The movement from darkness to light.
It sounds good and well enough. Who doesn’t want to move from darkness (ignorance) to light (self-understanding)? We somehow intuitively understand that this is a good and needed thing.
If there is a movement from darkness to light, there must be a middle to the story as well.
In between darkness and light is surrender.
This middle part is discussed less because if we knew what surrender entails from the beginning, we might not take the pilgrimage.
To surrender your darkness means to put your head on the chopping block.
It means you must sacrifice everything — every little (and big) thing — in you that is not the light.
Psychologically — all of your conditioned responses, conditioned beliefs, and personal sense of identity (the “I” thought).

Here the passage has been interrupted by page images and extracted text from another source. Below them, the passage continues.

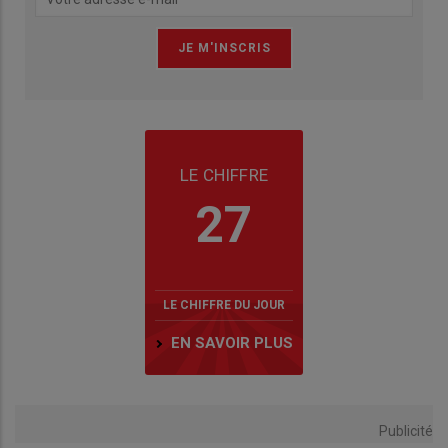
LE CHIFFRE
27
LE CHIFFRE DU JOUR
EN SAVOIR PLUS
Publicité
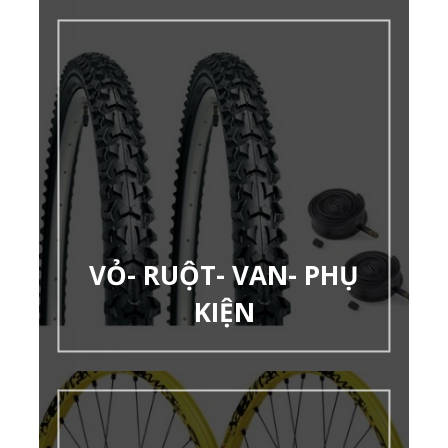
VỎ- RUỘT- VAN- PHỤ
KIỆN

Emotionally — all of your patterns of resistance, past trauma, and fear.
Physically — your physical vehicle becomes a conduit for this purging, which means you must tolerate illness, maladies of mysterious origin, and sometimes violent outbreaks.
Surrendering or “letting go” is not a pretty process (though it is beautiful). It is long, tedious, and continues to get more difficult, as we pass through the various stages on the darkness to light journey.
We know what’s on the other side. That’s what urges us on. All of the strain and difficulty, like the summit view from Mt. Everest, will seem trivial once we get to the other side and directly experience what has been called the Kingdom of Heaven. We might even say, “That wasn’t so bad.”
We are aided by knowing that whatever the tribulation we are presented with to address, is never beyond our ability to resolve or our tolerance threshold.
We are further aided by knowing that there is only ever one thing to do. We don’t think about the one million things that need to happen or might happen in the future. Like laying brick to build a home, we do what is required of us now and proceed step-by-step-by-step.
In faith, we trust that through our ardent prayer of Tamaso Maa Jyotir-Gamaya and willingness to do the hard work required to realize it, we will get there some day.
What’s ironic is that the “there” will look a lot like the “here” you already occupy.
You find an abiding, causeless smile and peace that knows no end.